Of course, updating my Twitter stream by SMS was the most reliable method. And, sending a direct message (eg D @blogschau) on Twitter by SMS was also a good way to stay in touch with colleagues. Twitter still emails direct messages to the recipient - a useful little service they've maintained.
Erratic 3G connections ultimately dashed my hopes of regularly streaming live video via Qik. Delays caused by the slow connection speed always built up even when shooting video in low quality. Chatting live to viewers did not even get a look in.
On the upside, my Qik and 12seconds accounts are connected. So as a compromise I decided to only shoot short video clips to suit 12seconds. I think these worked quite well and they weren't expensive to shoot. Both Qik and 12seconds can update your Twitter stream with a link to the video. If you use the html code that accompanies the video (look at any links to "share" "embed" or click on the QIK logo in the bottom left hand corner of any video), it's potentially an easy method to embed video into a blog post and save a lot of hassle trying to upload and convert video from scratch to a share site such as YouTube.

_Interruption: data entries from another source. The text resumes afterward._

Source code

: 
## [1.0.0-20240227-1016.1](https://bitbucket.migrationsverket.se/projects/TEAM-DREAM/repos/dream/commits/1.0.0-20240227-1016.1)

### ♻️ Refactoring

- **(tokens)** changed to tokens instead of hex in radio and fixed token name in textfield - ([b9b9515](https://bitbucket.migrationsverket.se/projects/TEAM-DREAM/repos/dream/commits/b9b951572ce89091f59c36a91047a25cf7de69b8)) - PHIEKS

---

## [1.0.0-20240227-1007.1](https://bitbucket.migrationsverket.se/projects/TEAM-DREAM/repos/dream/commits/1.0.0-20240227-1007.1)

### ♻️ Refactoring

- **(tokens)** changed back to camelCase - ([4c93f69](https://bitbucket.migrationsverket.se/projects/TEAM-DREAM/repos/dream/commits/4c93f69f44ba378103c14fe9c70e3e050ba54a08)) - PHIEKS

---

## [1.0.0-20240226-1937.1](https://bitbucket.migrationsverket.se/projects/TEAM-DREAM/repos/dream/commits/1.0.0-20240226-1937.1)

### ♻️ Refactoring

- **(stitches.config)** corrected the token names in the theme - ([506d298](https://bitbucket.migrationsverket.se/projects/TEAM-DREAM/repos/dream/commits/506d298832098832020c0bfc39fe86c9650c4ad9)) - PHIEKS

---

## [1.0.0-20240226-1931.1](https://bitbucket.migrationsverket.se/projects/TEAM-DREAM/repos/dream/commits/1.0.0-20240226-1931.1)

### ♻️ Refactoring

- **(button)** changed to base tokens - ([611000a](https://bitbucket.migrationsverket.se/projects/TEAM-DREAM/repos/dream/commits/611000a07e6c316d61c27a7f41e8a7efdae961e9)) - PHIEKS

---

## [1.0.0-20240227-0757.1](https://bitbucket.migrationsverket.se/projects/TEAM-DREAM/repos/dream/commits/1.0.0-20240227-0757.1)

The drawback will always be whether there is enough bandwidth to upload a good quality video. You can also adjust video quality and delay in settings for QIK and Bambuser.
Trying another video tactic, I shot a couple of short videos of around 30 seconds and then used the Kyte TV Producer app on my phone to upload. That way I would always have a good mp4 copy on my phone memory card.
On the blog front, I thought better of accessing Typepad from my phone but tried to use Tumbla to send material to my Tumblr blog. Unfortunately, Tumbla was a casualty and would not work.
Outside of using data services I also sent an audio message to Utterli. This is a great social media phone service. Just call up from your mobile phone and leave a message. Utterli then sends an update with a hyperlink to your audio message to other services such as Twitter or to your blog. You can also add photos and video. My only grumble with Utterli is their decision to withdraw a local call number for Germany - you have to dial a US number. However, it's also possible to use Utterli cheaply by making calls using a local calling card.
So, how practical are some of these social media and video streaming thingies to use in a country such as Nigeria?
At the moment, that's all going to depend on your needs, patience and budget.
Any application that lets you update or receive messages on your phone by SMS or email is always going to be the most practical and the cheapest.
A new service I've been testing to receive @ replies and to track tweets from Twitter is Twe2 - so far I find it's quite useful, and it's free.
If anything, 3G services across Africa are only going to get better. On a recent trip to Dar es Salaam I was able to stream live video far better than in Kano. The main drawback was a lot of fiddling with phone settings to log onto the local Vodacom network. I almost gave up.
With a little thought towards planning, you can use your phone to great effect. Just look at how the AudioBoo app for the iPhone has taken off for mobile reporting during the recent G20 demonstrations in London. Though for now problems in connectivity in some African countries may prove to be frustrating hiccups in your social media and mobile video streaming happiness.